Money is certainly available. However, going forward, greater scrutiny from public, private and venture capital investors can be expected on how capital is deployed. Successful biotechs will ensure a clear connection between capital allocation and value creation in R&D. Against this backdrop, transaction activity and average deal values continue to decline from 2021 highs through the beginning of 2023. As inflation remains elevated, Central Banks likely maintain their hawkish stance and current market conditions, if they persist much longer, will force issuers in need of capital to make tough decisions.

In summary, a prolonged buyers’ market means the opportunities to support issuers will require increasingly investor-friendly terms. Strong companies with recurring revenues, profitability, and compelling uses of proceeds can find success in accessing the record amounts of investors’ dry powder even in this challenging market.

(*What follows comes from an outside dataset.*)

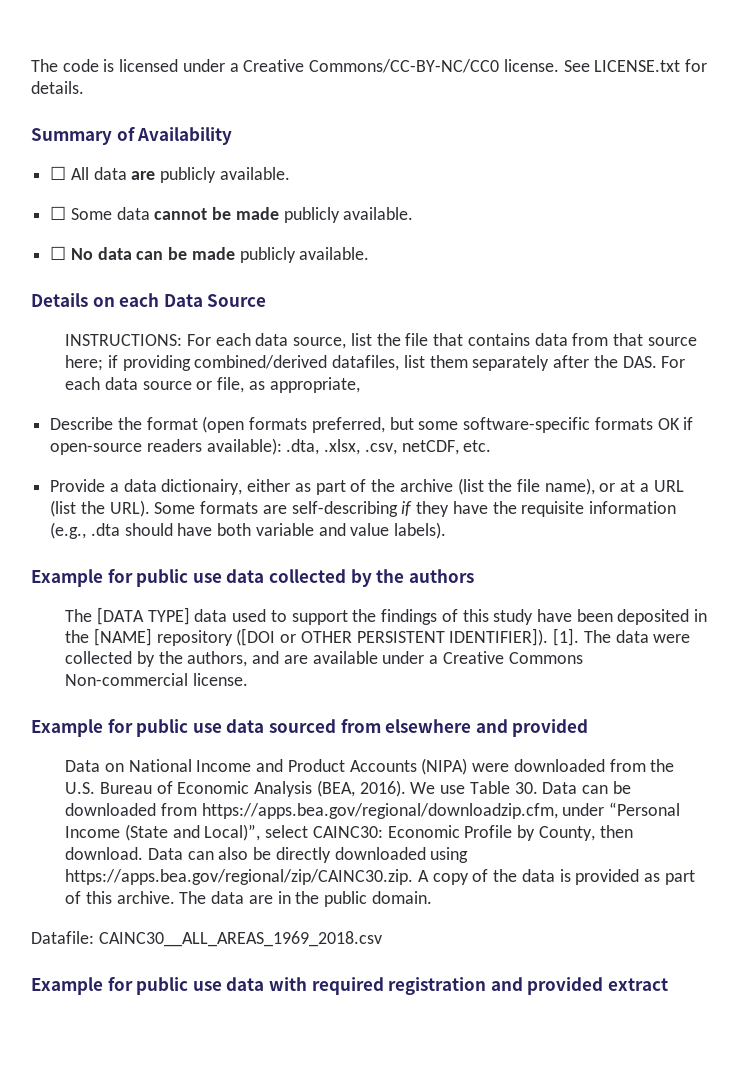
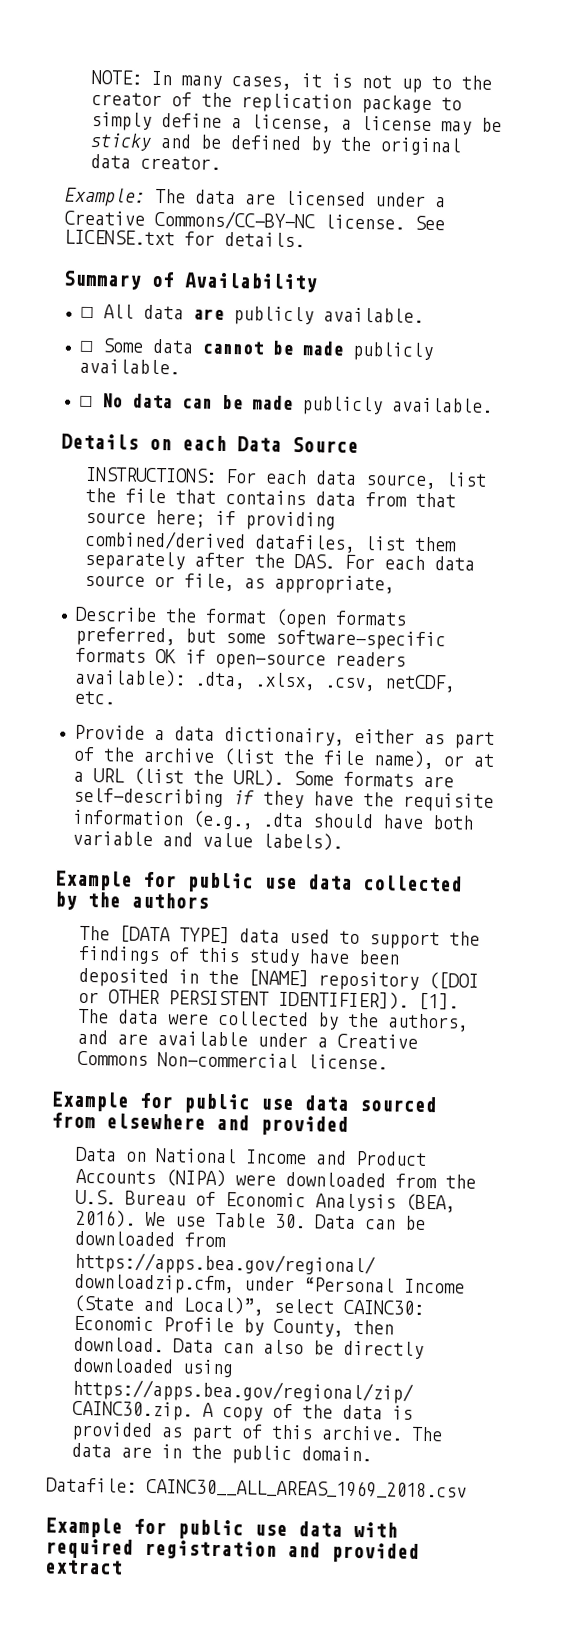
[31,59,115,72] The code is -> [91,70,493,93] [91,91,463,114] [91,111,503,135] [90,132,463,156] [90,153,222,170] [64,187,276,207] NOTE: In many cases, it is not up to the creator of the replication package to simply define a license, a license may be sticky and be defined by the original data creator. // Example: The data are
[309,59,500,73] Commons/CC-BY-NC/CC0 -> [154,209,315,231] Commons/CC-BY-NC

Also, large pharma companies collectively are sitting on historically high cash piles to fund M&A and strategic partnerships, while facing significant product exclusivity losses in the coming years themselves. However, large pharma M&A may or may not pick up any time soon and in case it does, it will for sure not rescue all biotech companies running out of cash.

Despite this tough funding environment, a few follow-ons were successfully placed in the market recently, including in Europe. Some biotechs have secured funding from existing investors, often through private investments in public equity, but these options are unattractive or unobtainable for many smaller companies given current valuations.

How can hundreds of public biotechs gain financing through the downturn? The answer can only be more creativity in structuring deals including alternative funding options such as royalty deals, structured financing for clinical trials, an expanded role for private equity, convertible bonds and even non-traditional venture debt financing.